Most av give a trial period - If i were you I'd download either Kaspersky or AVK as a trial (thats right, not AVG).
Those two give very good detection rates for virii/worms etc.
BUT also download Spysweeper trial - that is also a very good one and one I was tempted to pay good money for.

 

[redbeard1]

As stated previously, a-squared is a good anti spyware program, and another I've started using is Superantispyware. You can also go to Kaspersky.com and Pandasoftware.com to run online AV scans. They may not remove it, but it will show where it is.

 

[Blefuscu]

the AVG and Avast! virus libraries don't seem to be the best.

http://www.av-comparatives.org...rgebnisse/report13.pdf

maybe try Kaspersky? i haven't had spyware that i know of, since i switched to it 3 years ago. as Redbeard1 mentioned, they have a free online scan. there's also a free version (with reduced features but full virus library) http://www.activevirusshield.c...virus/freeav/index.adp

also if you use the firefox browser, there's an add-on called "noscript" which is great. it blocks all scripts from running and prevents cross-scripting between sites. you tell it which sites you want to allow scripts on and it remembers.

 

[Schadenfroh]

F-Secure Online Scanner ran in Safe Mode with networking (be sure you are behind a firewall) is a nice way to check if you are infected. John pointed me to it and it scans your PC with the following engines:

Without a doubt F-Secure has the most thorough detection since it uses multiple scan engines: AVP (Kaspersky) + Libra (modded F-Prot) + Pegasus (Norman) + Draco (Ad-Aware) + Orion (in-house heuristics) + Blacklight (in-house rootkit)

 

[muskyx1]

Just a quick update, I ran A-squared and it removed a bunch of stuff. I thought it fixed the problem but that freaking poker homepage opened another window just a few minutes ago. With it came the text box problems forcing me to close the poker web page.

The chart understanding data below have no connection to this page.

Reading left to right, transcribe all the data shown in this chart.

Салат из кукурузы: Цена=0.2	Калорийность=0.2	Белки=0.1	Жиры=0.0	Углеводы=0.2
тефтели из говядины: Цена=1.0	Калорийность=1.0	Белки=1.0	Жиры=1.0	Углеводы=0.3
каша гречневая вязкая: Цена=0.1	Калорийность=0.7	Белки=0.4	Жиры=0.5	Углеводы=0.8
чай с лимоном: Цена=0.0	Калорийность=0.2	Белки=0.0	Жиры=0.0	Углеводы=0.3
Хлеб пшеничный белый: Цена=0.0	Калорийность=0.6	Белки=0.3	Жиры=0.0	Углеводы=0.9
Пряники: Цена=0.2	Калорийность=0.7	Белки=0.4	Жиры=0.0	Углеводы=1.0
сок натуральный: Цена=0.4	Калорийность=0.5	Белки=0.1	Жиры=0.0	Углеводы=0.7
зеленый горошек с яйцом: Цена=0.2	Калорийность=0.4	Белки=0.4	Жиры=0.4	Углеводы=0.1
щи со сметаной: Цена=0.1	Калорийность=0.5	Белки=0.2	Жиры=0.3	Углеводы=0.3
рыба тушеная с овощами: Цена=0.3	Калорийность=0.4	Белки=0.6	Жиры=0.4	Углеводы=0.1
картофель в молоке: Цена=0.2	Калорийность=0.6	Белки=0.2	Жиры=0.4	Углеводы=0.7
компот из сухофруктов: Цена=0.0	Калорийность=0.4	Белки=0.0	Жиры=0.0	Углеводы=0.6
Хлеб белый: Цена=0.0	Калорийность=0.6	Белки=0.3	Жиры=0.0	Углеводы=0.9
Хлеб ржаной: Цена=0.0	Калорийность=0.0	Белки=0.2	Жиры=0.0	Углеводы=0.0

I'll download the other programs that were recommended and try them. I'll update with the results.

Thanks again for all the suggestions.

 

[Noema]

Are you running the scans in safe mode like the others mentioned?

 

[muskyx1]

A-Squared, Super-Anti-Spyware and cwshredder were all run in Safe-Mode.

Spybot and Ad-aware were re-scanned in Safe-Mode last night. Both failed to detect anything.
Interesting to note, after re-booting back into normal mode, a new browser window opened up again to PartyPoker homepage within 5 minutes of the re-start.

Here's the page that the new browser window opens to:

http://www.partypoker.com/mark...ex3.htm?wm=2854590&p=1

Manually opening this page also produces the same results using Mozilla firefox but NOT windows IE.